On April 12, 2024, Clingan declared for the 2024 NBA draft, forgoing his remaining college eligibility.

==Professional career==
===2024–25 season: Rookie season===
Clingan was selected with the seventh overall pick by the Portland Trail Blazers in the 2024 NBA draft. With his college number 32 retired by the Trail Blazers for Bill Walton, Clingan chose 23 as his jersey number. On July 4, he signed with Portland. Clingan participated on the Trail Blazers summer league team and was named to the All-NBA Summer League Second Team.

Clingan made his NBA debut on October 23, 2024, in a 140–104 loss to the Golden State Warriors.

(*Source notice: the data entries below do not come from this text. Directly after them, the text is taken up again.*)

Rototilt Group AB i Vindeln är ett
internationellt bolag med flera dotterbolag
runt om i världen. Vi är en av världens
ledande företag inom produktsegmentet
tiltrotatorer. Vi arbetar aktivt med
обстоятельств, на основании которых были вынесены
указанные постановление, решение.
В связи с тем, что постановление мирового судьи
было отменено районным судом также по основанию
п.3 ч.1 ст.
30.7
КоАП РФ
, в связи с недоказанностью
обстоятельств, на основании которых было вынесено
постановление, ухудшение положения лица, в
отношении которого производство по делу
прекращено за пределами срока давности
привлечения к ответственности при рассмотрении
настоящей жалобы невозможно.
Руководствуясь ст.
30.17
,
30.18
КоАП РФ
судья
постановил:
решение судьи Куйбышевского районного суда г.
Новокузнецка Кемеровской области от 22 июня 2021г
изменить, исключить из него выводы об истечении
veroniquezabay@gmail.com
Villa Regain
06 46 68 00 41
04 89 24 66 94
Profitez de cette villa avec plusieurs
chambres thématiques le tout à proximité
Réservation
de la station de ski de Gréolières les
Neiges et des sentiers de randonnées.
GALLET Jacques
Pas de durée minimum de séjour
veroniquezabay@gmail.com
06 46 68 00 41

On November 12, Clingan made his first career start in a win against the Minnesota Timberwolves. In the next game on November 13, Clingan again started and recorded career highs in both blocks (8) and points (17) in another win against the Minnesota Timberwolves.

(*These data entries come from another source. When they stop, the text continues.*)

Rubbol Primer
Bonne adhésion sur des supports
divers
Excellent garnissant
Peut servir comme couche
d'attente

At seasons end, Clingan led all rookies in both total blocks (110) and blocks per game (1.6). Clingan became the first Trail Blazers rookie since Damian Lillard to earn All Rookie honors when he was named to the NBA All-Rookie Second Team.

===2025–26 season: Full-time starter===
On October 21, 2025, the Trail Blazers exercised their 2026-27 team option on Clingan. After not being selected for the Rising Stars Challenge in his rookie season, Clingan was selected to compete in the 2026 Rising Stars Challenge at All Star Weekend in Inglewood, California. On March 18, 2026, Clingan recorded a career–high 28 points in a win against the Indiana Pacers.

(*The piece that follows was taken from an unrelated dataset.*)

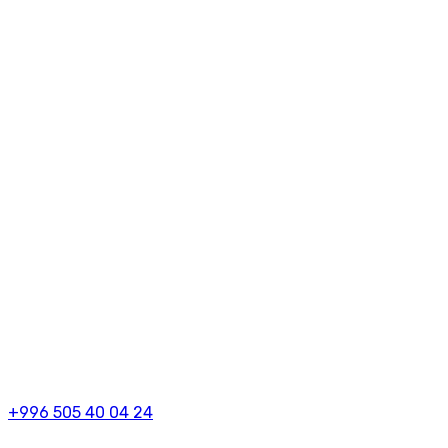
+996 505 40 04 24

At seasons end, Clingan set the Trail Blazers franchise single-season records for total offensive rebounds (347) and offensive rebounds per game (4.5), also leading the NBA in both categories. He also finished fifth in the league in blocks per game (1.7).

==Career statistics==

===NBA===
====Regular season====

| Year | Team | GP | GS | MPG | FG% | 3P% | FT% | RPG | APG | SPG | BPG | PPG |
|---|---|---|---|---|---|---|---|---|---|---|---|---|
| 2024–25 | Portland | 67 | 37 | 19.8 | .539 | .286 | .596 | 7.9 | 1.1 | .5 | 1.6 | 6.5 |
| 2025–26 | Portland | 77 | 77 | 27.2 | .520 | .341 | .680 | 11.6 | 2.1 | .6 | 1.7 | 12.1 |
| Career |  | 144 | 114 | 23.7 | .527 | .332 | .651 | 9.9 | 1.7 | .5 | 1.7 | 9.5 |

====Playoffs====

| Year | Team | GP | GS | MPG | FG% | 3P% | FT% | RPG | APG | SPG | BPG | PPG |
|---|---|---|---|---|---|---|---|---|---|---|---|---|
| 2026 | Portland | 5 | 5 | 21.4 | .304 | .200 | .500 | 7.8 | 2.2 | .2 | .6 | 7.0 |
| Career |  | 5 | 5 | 21.4 | .304 | .200 | .500 | 7.8 | 2.2 | .2 | .6 | 7.0 |

===College===

| Year | Team | GP | GS | MPG | FG% | 3P% | FT% | RPG | APG | SPG | BPG | PPG |
|---|---|---|---|---|---|---|---|---|---|---|---|---|
| 2022–23 | UConn | 39 | 0 | 13.1 | .655 | .000 | .517 | 5.6 | .5 | .4 | 1.8 | 6.9 |
| 2023–24 | UConn | 35 | 33 | 22.5 | .639 | .250 | .583 | 7.4 | 1.5 | .5 | 2.5 | 13.0 |
| Career |  | 74 | 33 | 17.6 | .645 | .222 | .558 | 6.4 | 1.0 | .5 | 2.1 | 9.8 |

==Personal life==
Clingan is the son of Bill and Stacey Porrini Clingan. He has one younger sister, Olivia. Clingan's mother, Stacey Clingan, also played basketball at Bristol Central where she set school records for career rebounds and blocks before playing college basketball at the University of Maine. Stacey Clingan died of breast cancer in March 2018. Clingan wore number 32, his mother's number, in Bristol and at UConn.